После этого в комнате воцарилось молчание. Нина разглядывала туфлю.
- Почему? - донесся до нее дрожащий голос Виктора.
- Так надо...
- А почему же... нет?.. Мы столько дружили...
- Пожалуй, лучше бы нам не знакомиться.
Он встал.
- Подожди, пока пройдет дождь.
Виктор, не отвечая, вышел в коридор. Слышно было, как он одевался. Нина продолжала сидеть. Он снова вошел в комнату. Вот он какой: высокий, подтянутый, рот искривлен в усмешке. В общем, такой, как прежде. Но что-то изменилось в его лице. Оно как-то осунулось, побледнело. И глаза не те... Глаза растерявшегося ребенка, готового заплакать...
Он взглянул на нее:
- До свидания... то есть прощай!
Он хотел повернуться, но, очевидно, что-то вспомнив, остановился. Затем вытащил из-под плаща завернутый в немного подмокшую газету сверток и положил на стол.
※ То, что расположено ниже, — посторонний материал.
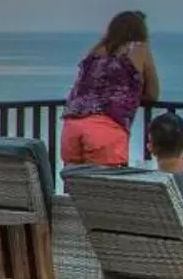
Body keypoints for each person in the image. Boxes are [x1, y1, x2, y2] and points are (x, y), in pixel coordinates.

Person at [60, 10, 160, 168]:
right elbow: (153, 93)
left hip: (72, 125)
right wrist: (131, 95)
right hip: (105, 128)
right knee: (106, 189)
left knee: (75, 186)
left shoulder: (96, 51)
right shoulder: (139, 49)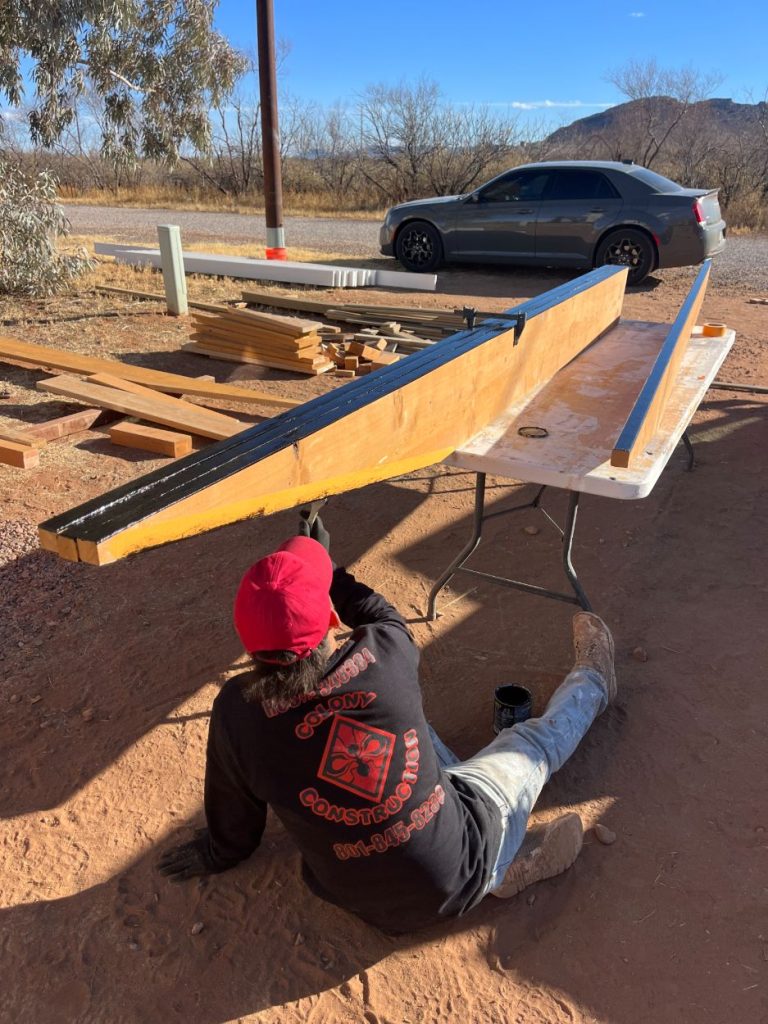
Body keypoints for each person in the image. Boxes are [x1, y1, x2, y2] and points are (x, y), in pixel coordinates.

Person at [158, 516, 616, 933]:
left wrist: (219, 853)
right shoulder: (384, 656)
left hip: (356, 899)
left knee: (407, 738)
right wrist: (331, 573)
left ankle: (497, 868)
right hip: (457, 865)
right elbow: (381, 613)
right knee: (526, 742)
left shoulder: (238, 711)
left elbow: (235, 812)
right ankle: (596, 682)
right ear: (332, 619)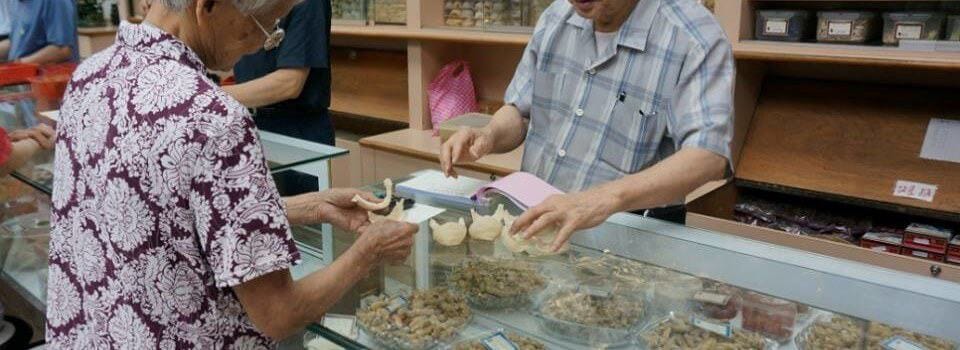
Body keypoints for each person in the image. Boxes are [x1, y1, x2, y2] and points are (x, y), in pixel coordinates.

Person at [48, 0, 416, 348]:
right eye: (263, 25)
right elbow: (278, 313)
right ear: (206, 6)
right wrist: (368, 252)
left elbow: (161, 214)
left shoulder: (89, 77)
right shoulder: (213, 117)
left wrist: (310, 206)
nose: (261, 45)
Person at [440, 0, 734, 251]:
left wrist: (602, 200)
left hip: (628, 242)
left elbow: (708, 157)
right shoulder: (557, 17)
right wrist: (489, 134)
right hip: (537, 226)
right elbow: (521, 110)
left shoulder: (693, 36)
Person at [0, 0, 79, 64]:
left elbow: (62, 50)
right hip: (22, 76)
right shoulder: (16, 3)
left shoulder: (56, 2)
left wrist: (19, 64)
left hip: (51, 79)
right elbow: (15, 43)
Улыбнулся:
- Это тебе. - И вышел из комнаты.
Нина сидела несколько минут все в той же позе, не двигаясь.
Потом встала и шумно вздохнула:
- Все...
Она сделала шаг к своему письменному столику, где лежало письмо Олега, но передумала и подошла к большому столу. Развернула сверток. Там лежал прекрасно изданный "Дон-Кихот". Она открыла первую страницу и прочла: "Я давно обещал подарить тебе "Дон-Кихота". Наконец мне удалось это сделать. Да послужит он укреплению нашей дружбы. Может быть, читая его, ты вспомнишь о своем рыцаре печального образа. Виктор".